Seattle screenings of "A Little Bit of So Much Truth"

If you haven't seen it, go see it!

When the people of Oaxaca decided they'd had enough of bad government,
they didn't take their story to the media...they TOOK the media!

"A tour de force of documentary filmmaking.
Brilliantly conceived and executed."
-David Barsamian, Alternative Radio

"I love this movie.
And Jill put my name in the credits!"
-Jeremy O. Simer

Special Jury Prize
International Documentary Film Festival Tres Continentes
Caracas, Venezuela



February 20th
Seattle University
7:00 PM
Wyckoff Auditorium
Engineering Building Room 200

February 25th
University of Washington
5:00 PM
Ethnic Cultural Center
3940 Brooklyn Ave. NE

In the summer of 2006, a broad-based, non-violent, popular uprising exploded in the southern Mexican state of Oaxaca. Some compared it to the Paris Commune, while others called it the first Latin American revolution of the 21st century.

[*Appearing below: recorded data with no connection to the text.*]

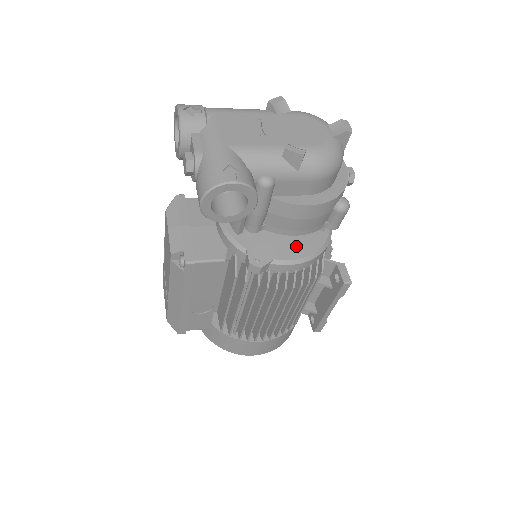
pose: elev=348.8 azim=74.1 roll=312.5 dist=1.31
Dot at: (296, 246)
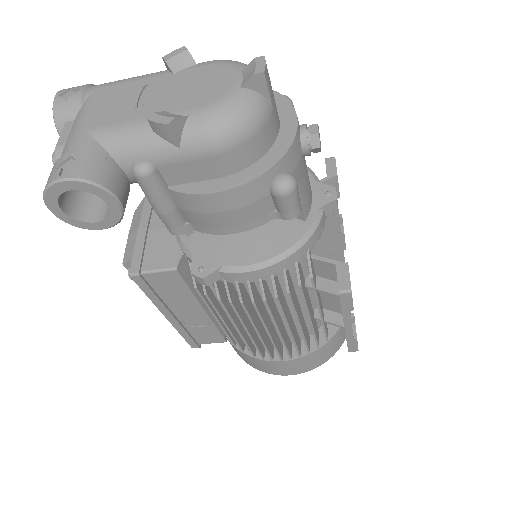
Dot at: (257, 245)
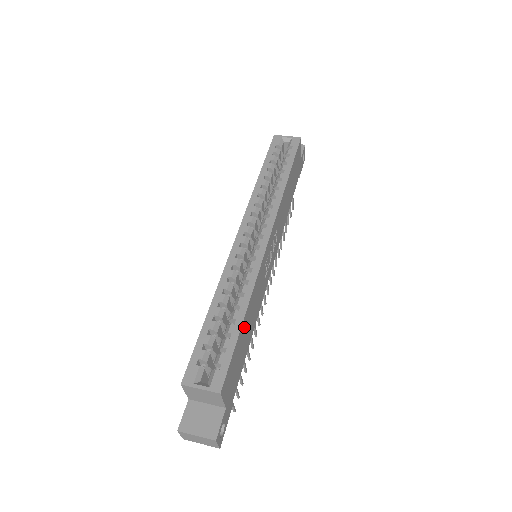
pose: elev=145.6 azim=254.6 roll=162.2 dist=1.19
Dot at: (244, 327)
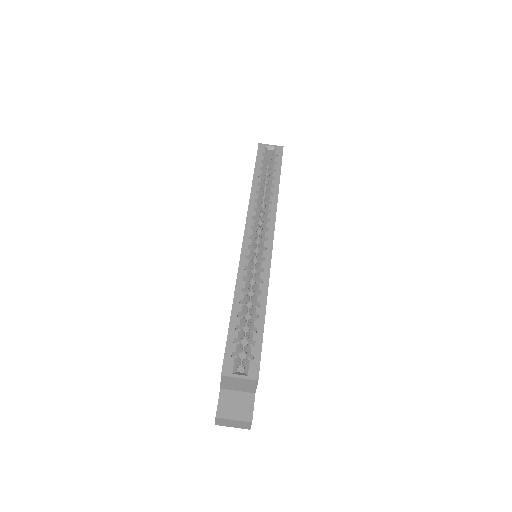
Dot at: occluded
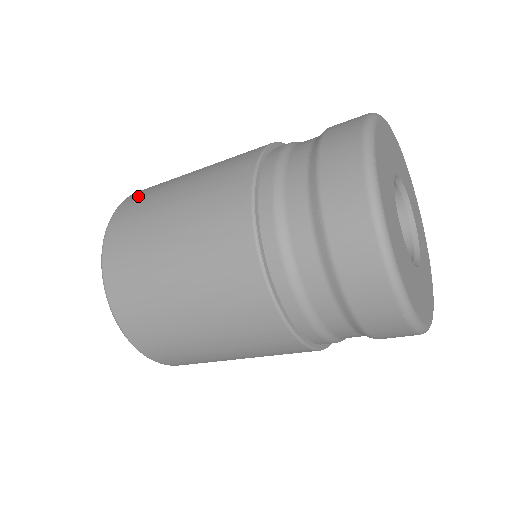
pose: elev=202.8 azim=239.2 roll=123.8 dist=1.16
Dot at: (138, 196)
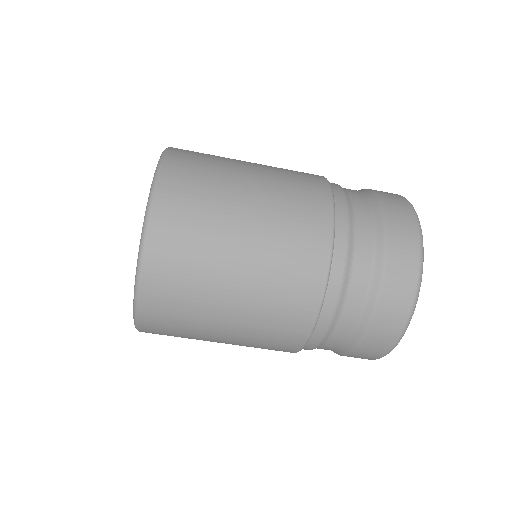
Dot at: (189, 159)
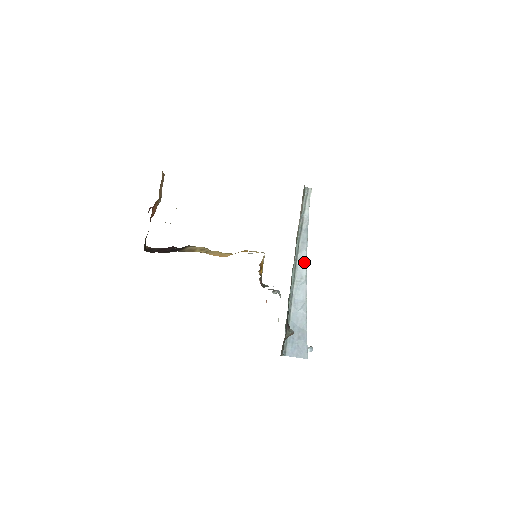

But it was the people's use of the media
that truly made history in Oaxaca.

A 90-minute documentary, A Little Bit of So Much Truth captures the unprecedented media phenomenon that emerged when tens of thousands of school teachers, housewives, indigenous communities, health workers, farmers, and students took 14 radio stations and one TV station into their own hands, using them to organize, mobilize, and ultimately defend their grassroots struggle for social, cultural, and economic justice.

From the producer of the award-winning films, This is What Democracy Looks Like and Granito de Arena, comes this intimate, breathtaking account of the revolution that WAS televised.